Isolation des murs : intérieur contre extérieur
Pour l’isolation thermique par l’intérieur (ITI), la laine de verre est souvent associée à des plaques de plâtre. Elle permet au mur de respirer si elle est couplée à un pare-vapeur efficace. Pour l’isolation par l’extérieur, le polystyrène est le standard. Sa résistance aux intempéries et sa rigidité facilitent l’application d’un enduit de finition directement sur l’isolant.
Dans un habitat ancien, la structure n’est pas un bloc étanche. Utiliser du polystyrène sur un mur en pierre peut bloquer l’humidité à l’intérieur de la paroi et provoquer des dégradations. La laine de verre, plus perméable à la vapeur, est alors préférable pour maintenir l’équilibre hygrométrique du bâti.
Sols et soubassements : le domaine réservé du polystyrène
Pour isoler une dalle béton ou les murs d’un vide sanitaire, la laine de verre est à proscrire car elle perd ses propriétés isolantes en cas d’humidité. Le polystyrène extrudé (XPS), insensible à l’eau et capable de supporter de fortes charges, est ici la seule option viable pour assurer une rupture de pont thermique efficace entre le sol froid et la surface habitable.
Mise en œuvre et sécurité : ce qu’il faut savoir
La facilité d’installation est un argument pour les auto-constructeurs, mais elle impose des contraintes de sécurité liées au risque d’incendie et à la manipulation.
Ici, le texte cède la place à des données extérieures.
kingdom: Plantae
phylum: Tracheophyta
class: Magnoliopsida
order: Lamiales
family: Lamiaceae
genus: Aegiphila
La manipulation : poussière vs électricité statique
La laine de verre est irritante. Le port de gants, d’un masque FFP2 et de lunettes est indispensable pour éviter les démangeaisons cutanées et respiratoires. Le polystyrène est plus propre, mais sa découpe produit des billes volatiles chargées d’électricité statique. En termes de rapidité, le polystyrène est efficace sur les surfaces planes, tandis que la laine de verre s’adapte mieux aux irrégularités des charpentes ou des murs anciens.
Sécurité incendie : un critère non négociable
La laine de verre est naturellement incombustible. Elle ne propage pas les flammes et ne dégage pas de fumées toxiques. Le polystyrène, dérivé du pétrole, reste combustible. S’il prend feu, il fond et libère des fumées opaques. Dans les établissements recevant du public ou les immeubles de grande hauteur, son usage est strictement encadré et nécessite souvent des écrans protecteurs comme des plaques de plâtre coupe-feu.
Durabilité et impact environnemental : quel bilan ?
Isoler réduit la consommation d’énergie, mais la fabrication des matériaux a un coût environnemental. La laine de verre moderne intègre jusqu’à 80 % de verre recyclé et sa durée de vie peut atteindre 100 ans si elle reste au sec, bien que son efficacité puisse diminuer après 20 ou 30 ans en cas de tassement vertical.
Le polystyrène est critiqué pour son origine pétrochimique. Bien que recyclable en théorie, les filières pour le PSE de construction sont encore limitées. Sa durabilité est toutefois réelle : il ne se tasse pas et conserve ses propriétés thermiques pendant toute la durée de vie du bâtiment. Le choix est un arbitrage entre un matériau minéral plus sain et un matériau synthétique plus robuste face aux agressions mécaniques.
Pour maximiser votre investissement, vérifiez les certifications ACERMI sur les emballages. Elles garantissent que les performances affichées ont été contrôlées par un organisme indépendant, évitant ainsi les mauvaises surprises après quelques hivers.